─── Given data ───
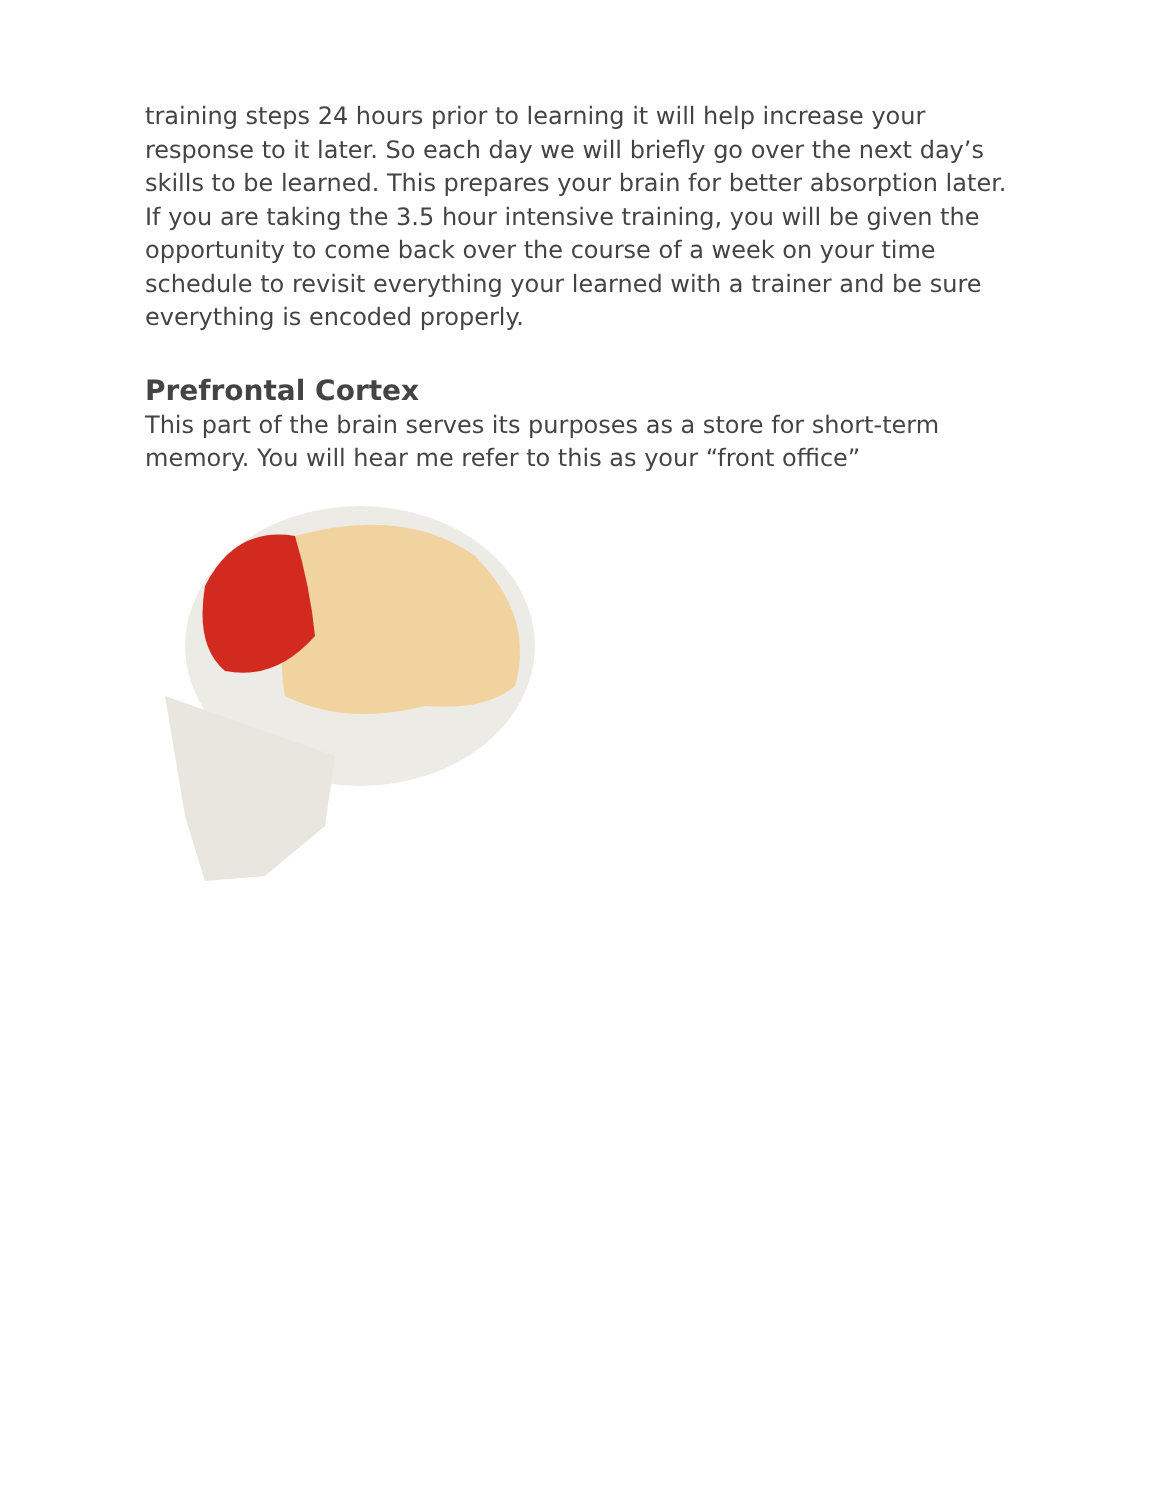training steps 24 hours prior to learning it will help increase your response to it later. So each day we will briefly go over the next day’s skills to be learned. This prepares your brain for better absorption later. If you are taking the 3.5 hour intensive training, you will be given the opportunity to come back over the course of a week on your time schedule to revisit everything your learned with a trainer and be sure everything is encoded properly.
Prefrontal Cortex
This part of the brain serves its purposes as a store for short-term memory. You will hear me refer to this as your “front office”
───
_What you will do:_
Word for word, restate each line above, minus its pictures.

_Answer area:_
training steps 24 hours prior to learning it will help increase your response to it later. So each day we will briefly go over the next day’s skills to be learned. This prepares your brain for better absorption later. If you are taking the 3.5 hour intensive training, you will be given the opportunity to come back over the course of a week on your time schedule to revisit everything your learned with a trainer and be sure everything is encoded properly.
Prefrontal Cortex
This part of the brain serves its purposes as a store for short-term memory. You will hear me refer to this as your “front office”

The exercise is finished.